(Beginning of GIVEN DATA)
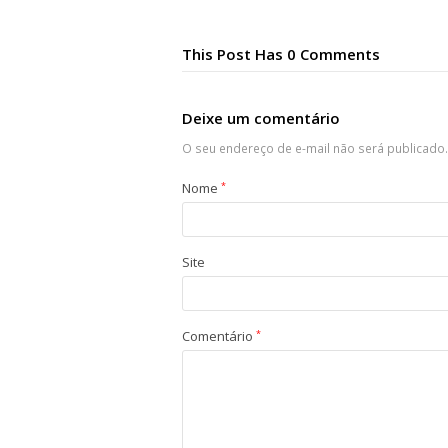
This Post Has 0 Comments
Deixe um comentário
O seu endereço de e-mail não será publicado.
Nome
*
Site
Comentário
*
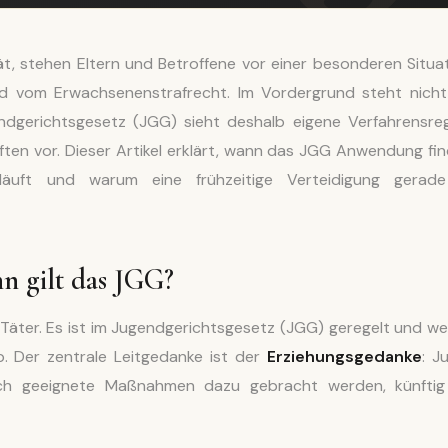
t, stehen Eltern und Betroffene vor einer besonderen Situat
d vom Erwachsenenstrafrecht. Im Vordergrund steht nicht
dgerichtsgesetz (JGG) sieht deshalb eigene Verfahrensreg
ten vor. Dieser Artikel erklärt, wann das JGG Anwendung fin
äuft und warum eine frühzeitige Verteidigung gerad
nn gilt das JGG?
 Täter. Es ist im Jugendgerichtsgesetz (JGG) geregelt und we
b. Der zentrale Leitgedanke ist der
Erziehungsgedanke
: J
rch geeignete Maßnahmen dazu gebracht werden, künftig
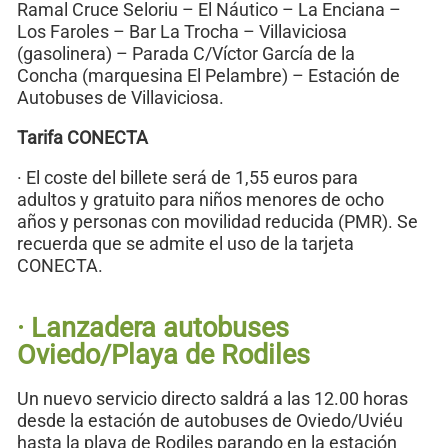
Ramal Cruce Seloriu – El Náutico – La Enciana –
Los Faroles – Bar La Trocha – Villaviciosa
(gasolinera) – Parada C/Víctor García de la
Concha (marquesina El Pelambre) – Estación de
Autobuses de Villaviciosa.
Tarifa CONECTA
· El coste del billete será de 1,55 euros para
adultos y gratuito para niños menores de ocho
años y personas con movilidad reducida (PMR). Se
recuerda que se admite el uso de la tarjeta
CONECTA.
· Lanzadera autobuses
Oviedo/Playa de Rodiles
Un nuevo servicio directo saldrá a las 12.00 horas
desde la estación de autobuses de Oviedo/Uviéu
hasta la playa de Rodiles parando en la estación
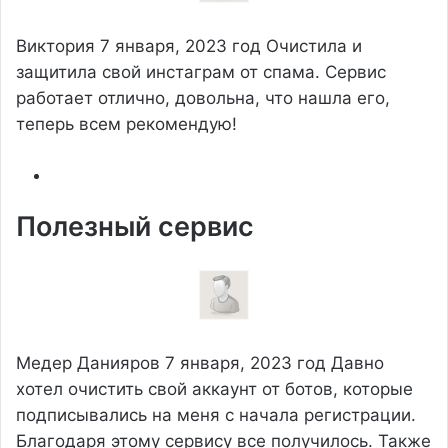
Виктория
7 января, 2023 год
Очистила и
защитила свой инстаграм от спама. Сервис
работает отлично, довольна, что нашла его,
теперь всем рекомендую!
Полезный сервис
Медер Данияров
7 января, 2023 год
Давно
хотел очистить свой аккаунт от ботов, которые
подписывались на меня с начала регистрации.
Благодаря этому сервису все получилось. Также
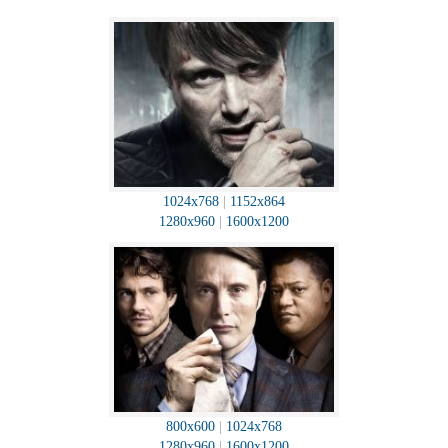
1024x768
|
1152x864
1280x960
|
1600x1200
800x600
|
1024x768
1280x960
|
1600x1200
(End of GIVEN DATA)
(Beginning of GIVEN DATA)
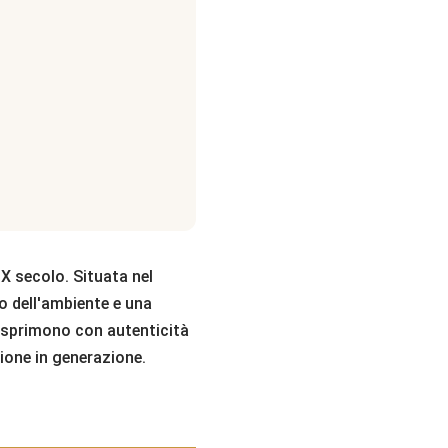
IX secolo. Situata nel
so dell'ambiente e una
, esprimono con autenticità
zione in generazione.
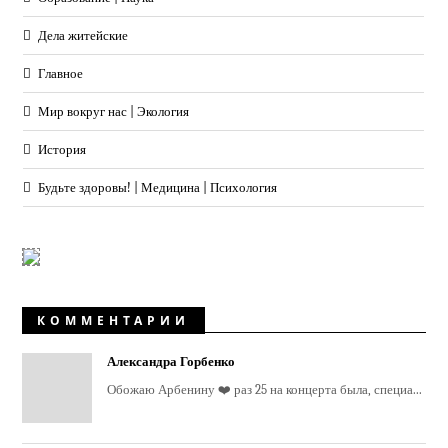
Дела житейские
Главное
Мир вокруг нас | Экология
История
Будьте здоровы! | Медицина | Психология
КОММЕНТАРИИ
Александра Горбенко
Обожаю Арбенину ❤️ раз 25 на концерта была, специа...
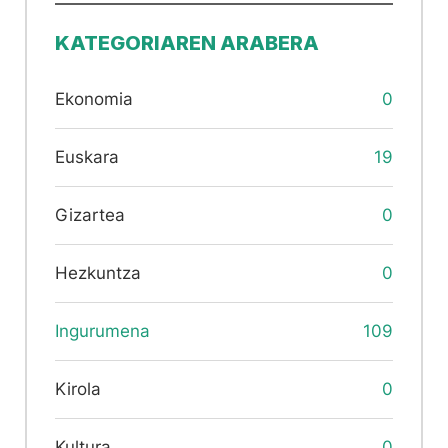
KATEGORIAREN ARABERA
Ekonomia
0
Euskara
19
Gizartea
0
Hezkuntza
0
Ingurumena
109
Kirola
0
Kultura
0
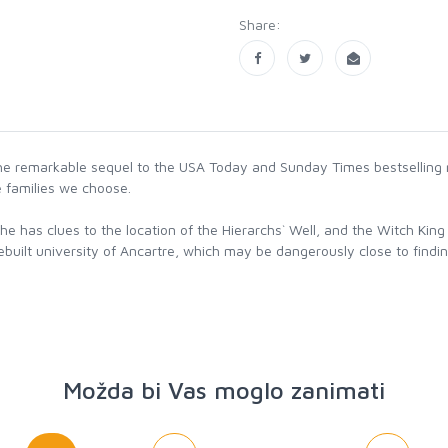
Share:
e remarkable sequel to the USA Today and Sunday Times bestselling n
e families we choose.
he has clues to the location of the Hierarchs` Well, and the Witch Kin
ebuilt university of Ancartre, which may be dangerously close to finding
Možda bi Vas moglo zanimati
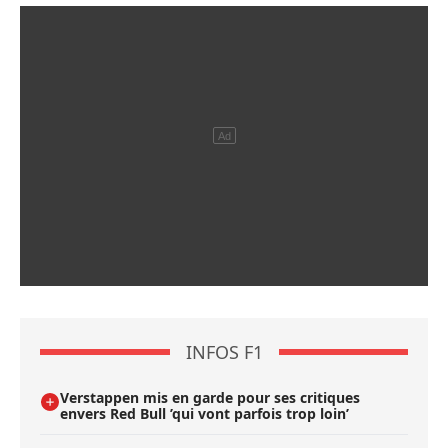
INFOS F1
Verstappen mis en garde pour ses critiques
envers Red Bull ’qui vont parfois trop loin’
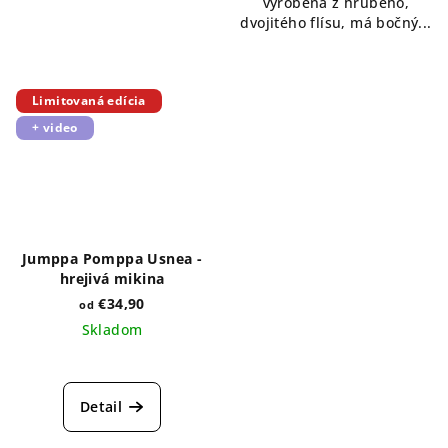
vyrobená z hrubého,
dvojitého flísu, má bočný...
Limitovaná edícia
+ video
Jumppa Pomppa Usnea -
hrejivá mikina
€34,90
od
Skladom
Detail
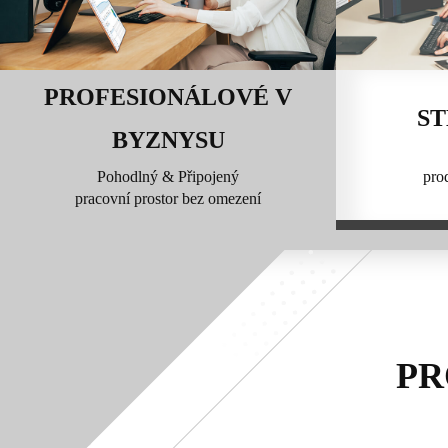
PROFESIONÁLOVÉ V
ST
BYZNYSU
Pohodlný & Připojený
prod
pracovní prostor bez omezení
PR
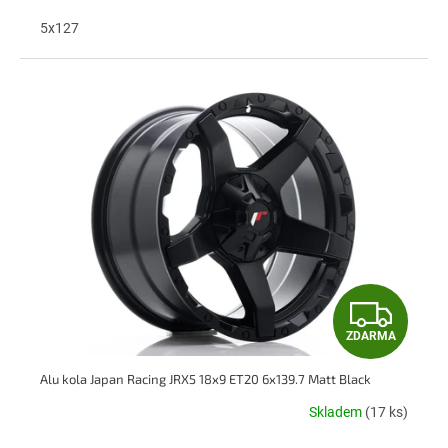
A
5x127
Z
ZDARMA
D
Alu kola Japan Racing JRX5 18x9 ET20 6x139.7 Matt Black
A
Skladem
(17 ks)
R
(End of GIVEN DATA)
(Beginning of GIVEN DATA)
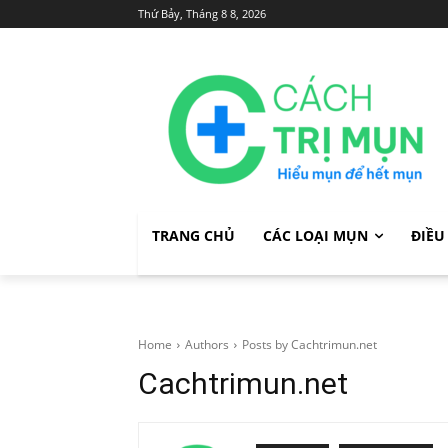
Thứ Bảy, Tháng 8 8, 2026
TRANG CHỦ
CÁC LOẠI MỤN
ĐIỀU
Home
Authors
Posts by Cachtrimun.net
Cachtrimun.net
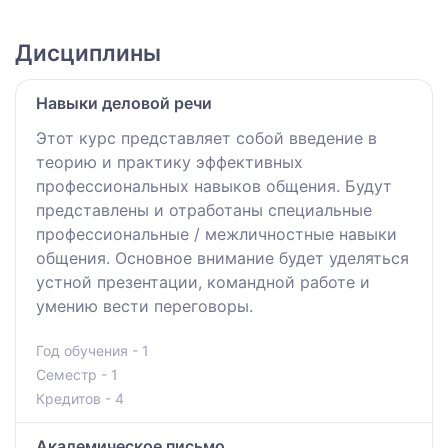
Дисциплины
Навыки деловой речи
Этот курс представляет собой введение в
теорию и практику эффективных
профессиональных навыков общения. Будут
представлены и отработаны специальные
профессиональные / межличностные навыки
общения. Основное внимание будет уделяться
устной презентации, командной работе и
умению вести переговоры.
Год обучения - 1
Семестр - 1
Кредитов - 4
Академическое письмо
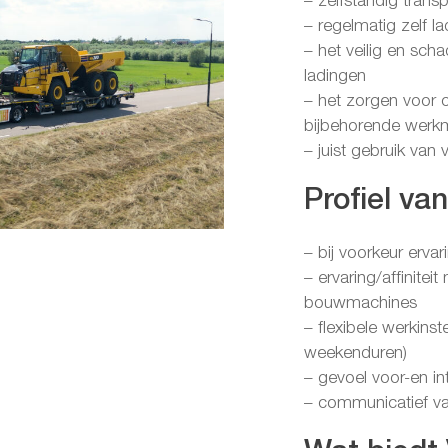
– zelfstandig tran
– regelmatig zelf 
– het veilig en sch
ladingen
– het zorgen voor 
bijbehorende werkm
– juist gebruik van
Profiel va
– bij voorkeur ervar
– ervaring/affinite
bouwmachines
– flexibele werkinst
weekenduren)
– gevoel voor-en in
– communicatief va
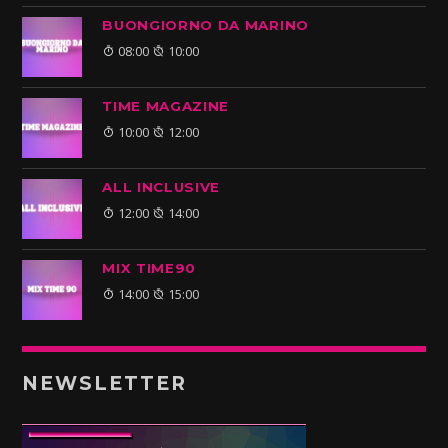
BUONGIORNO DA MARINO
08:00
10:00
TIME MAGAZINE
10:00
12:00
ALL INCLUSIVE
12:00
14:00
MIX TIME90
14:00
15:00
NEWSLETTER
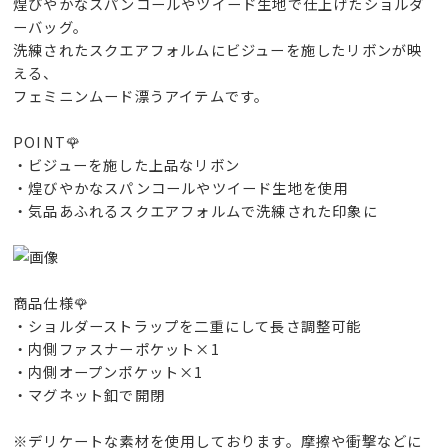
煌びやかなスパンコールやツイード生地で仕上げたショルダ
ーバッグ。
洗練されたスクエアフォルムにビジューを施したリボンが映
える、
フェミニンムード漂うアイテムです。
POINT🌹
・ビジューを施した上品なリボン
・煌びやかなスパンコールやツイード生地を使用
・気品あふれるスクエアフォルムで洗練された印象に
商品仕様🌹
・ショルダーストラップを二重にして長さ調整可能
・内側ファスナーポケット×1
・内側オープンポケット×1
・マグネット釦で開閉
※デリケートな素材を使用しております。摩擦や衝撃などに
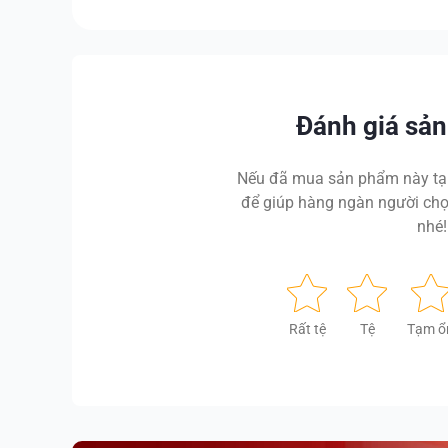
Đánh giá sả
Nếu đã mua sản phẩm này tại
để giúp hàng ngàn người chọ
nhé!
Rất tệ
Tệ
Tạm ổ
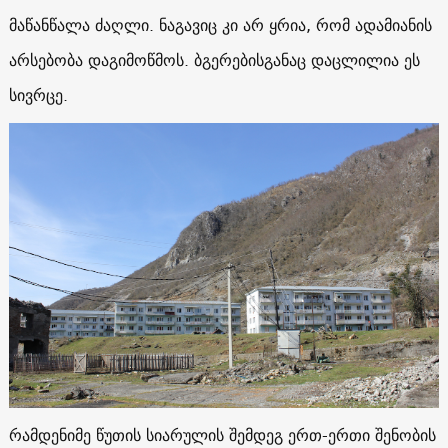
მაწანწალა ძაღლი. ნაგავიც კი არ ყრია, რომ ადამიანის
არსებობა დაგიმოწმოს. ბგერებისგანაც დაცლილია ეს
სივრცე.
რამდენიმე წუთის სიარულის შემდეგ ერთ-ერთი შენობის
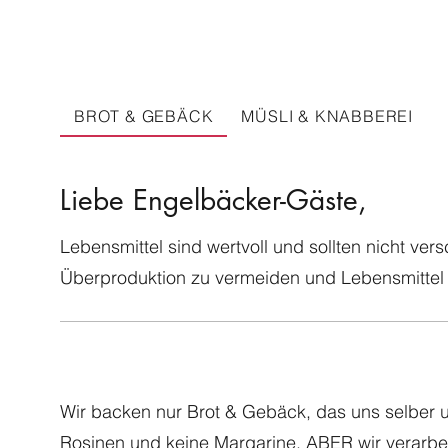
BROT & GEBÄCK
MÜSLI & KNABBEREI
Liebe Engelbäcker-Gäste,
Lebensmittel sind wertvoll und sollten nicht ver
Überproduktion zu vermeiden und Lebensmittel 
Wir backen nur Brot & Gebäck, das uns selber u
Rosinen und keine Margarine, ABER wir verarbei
(End of GIVEN DATA)
#### [EXERCISE DIRECTIONS]
Once the line with "This Post Has 0 Comments" is found in the data above, reproduce it and each line after it exactly, through the line with "adultos y gratuito para niños menores de ocho". Omit the pictures.

#### [TASK SOLUTION]
This Post Has 0 Comments
Deixe um comentário
O seu endereço de e-mail não será publicado.
Nome
*
Site
Comentário
*
t, stehen Eltern und Betroffene vor einer besonderen Situat
d vom Erwachsenenstrafrecht. Im Vordergrund steht nicht
dgerichtsgesetz (JGG) sieht deshalb eigene Verfahrensreg
ten vor. Dieser Artikel erklärt, wann das JGG Anwendung fin
äuft und warum eine frühzeitige Verteidigung gerad
nn gilt das JGG?
 Täter. Es ist im Jugendgerichtsgesetz (JGG) geregelt und we
b. Der zentrale Leitgedanke ist der
Erziehungsgedanke
: J
rch geeignete Maßnahmen dazu gebracht werden, künftig
Ramal Cruce Seloriu – El Náutico – La Enciana –
Los Faroles – Bar La Trocha – Villaviciosa
(gasolinera) – Parada C/Víctor García de la
Concha (marquesina El Pelambre) – Estación de
Autobuses de Villaviciosa.
Tarifa CONECTA
· El coste del billete será de 1,55 euros para
adultos y gratuito para niños menores de ocho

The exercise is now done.